Both try to cook from scratch for their own breakfasts, lunches, and snacks. In that way, they are able to eat healthfully. But, as we all know, cooking from scratch is time-consuming. And, shopping on a budget means that they're not always able to buy organics or unadulterated products/ingredients. 

I can hope that in the future there will be "healthy" choices available at all income levels. Will some manufacturers decide to ditch some of the additives without having to pass on a price increase to the consumer? Can a major corporation even put peoples' needs before its responsibility to shareholders? What do you think the future will hold with respect to grocery shopping?

It's been interesting to me to think through the changes in grocery shopping since my grandmother's day. I have a keen interest in learning about the lived experience of people from the past. I feel I can learn a lot that I can in some way apply to my own life now, as well as be grateful for what I don't have to do because of progress made. I hope my little exploration of the decades has been interesting to you, too.


  1. Lili, there should be a well paying job for you out there with the wealth of information that you research and live by. I would take your class if you offered one. Your commentary is so spot on. I often wonder about my youngest daughter (the new mother to be) is too busy to cook at home. They go out to eat almost every meal. I'm very concerned about that if they continue this long term. It's a difficult discussion to have with double income no kids. No offense to anyone, but eating out every meal can't possibly be good, can it?

    1. Hi Alice,
      Wishing your daughter and her husband all the best. Perhaps after the baby is born, going out to eat may not seem so attractive.

  2. Lili, there is a series of books called Stories and Recipes of the Great Depression by Rita Van Amber that is a fantastic resource of stories and recipes. I have all 5 volumes and although they were a bit pricey they are really worth every penny in my opinion.

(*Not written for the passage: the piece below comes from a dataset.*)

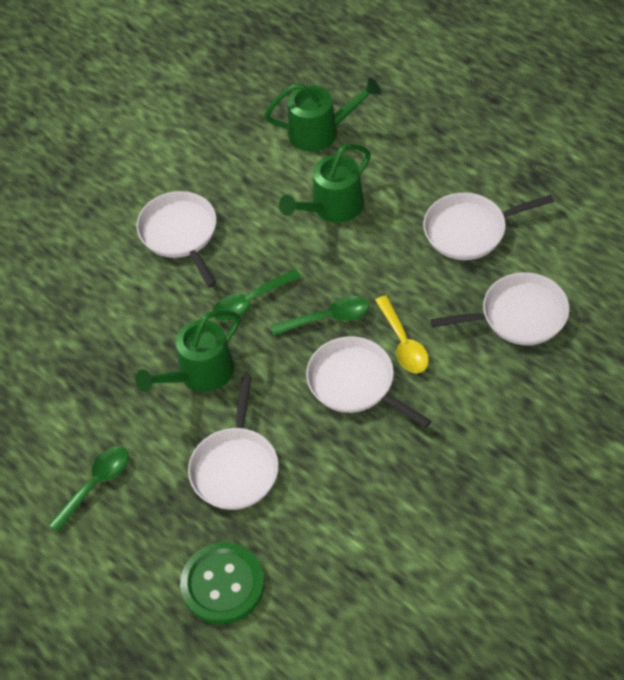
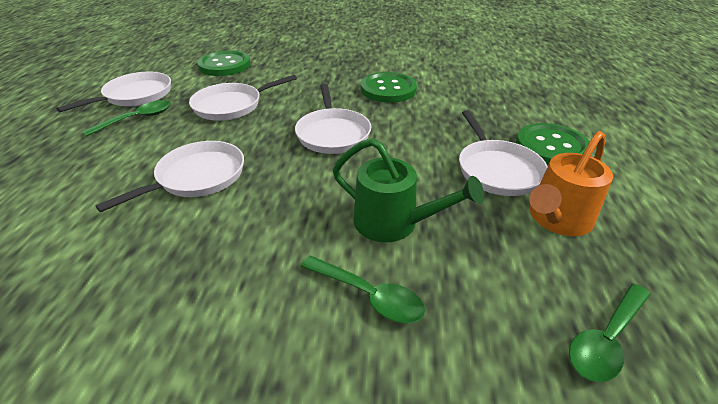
green button: 1 -> 3
green watering can: 3 -> 1
orange watering can: 0 -> 1
yellow spoon: 1 -> 0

    I have four kids age 21-24 living at home and it's been interesting seeing their food choices now that they are adults. My oldest was just hired on as a plumber and is working long hours so I've been helping out with making breakfasts and lunches for him so he doesn't have to rely on fast food. Technically I'm making the choices for him and he's paying so there hasn't been much difference in what he's eating and paying for than previously. My middle son works at Chik-Fil-A and is able to get a free meal there daily but chooses not to due to health concerns (it's still fast food, although maybe a step up from other places) so he prepares his lunches. My daughter and I are both gluten free so I make a lot of our food. She is currently job hunting after having recently graduated and is becoming much more aware of how much food actually costs when we gave her a budget to work with weekly to pay for her "extras" till she's employed so that's been encouraging. My youngest is working at Walmart and eats breakfast and sometimes brings leftovers for lunch but I know he also picks up in store stuff to eat. We do charge rent that covers meals but the fancier stuff is on them.

    1. Hi Trina,
      Thank you for the book and author recommendation. I'll see if I can get a volume from my library through inter-library loan. In the meantime, I'll use Amazon's "preview" function to read what I can. Thank you again!

  3. We have Aldi's here that has a fair number of organic-type foods at a good price. My two sons make different salaries and shop for food differently. And the one who makes less and likes to cook is also the one who is a great bargain shopper. They both have Costco memberships because my son, who works for them, gets them for free, and they buy a number of convenience foods there. However, they both have busy, stressful jobs so take out is on their menu as often as not.

    1. Hi Live and Learn,
      I'm glad that a store like Aldi that has a reputation for being budget-oriented carries organic products. The one store I can find organic at a good price in our area is Grocery Outlet, the salvage store. They actually have a fair amount of organic items, many of which are less expensive than non-organic bought at Walmart. It's just you can't count on finding any one thing at Grocery Outlet.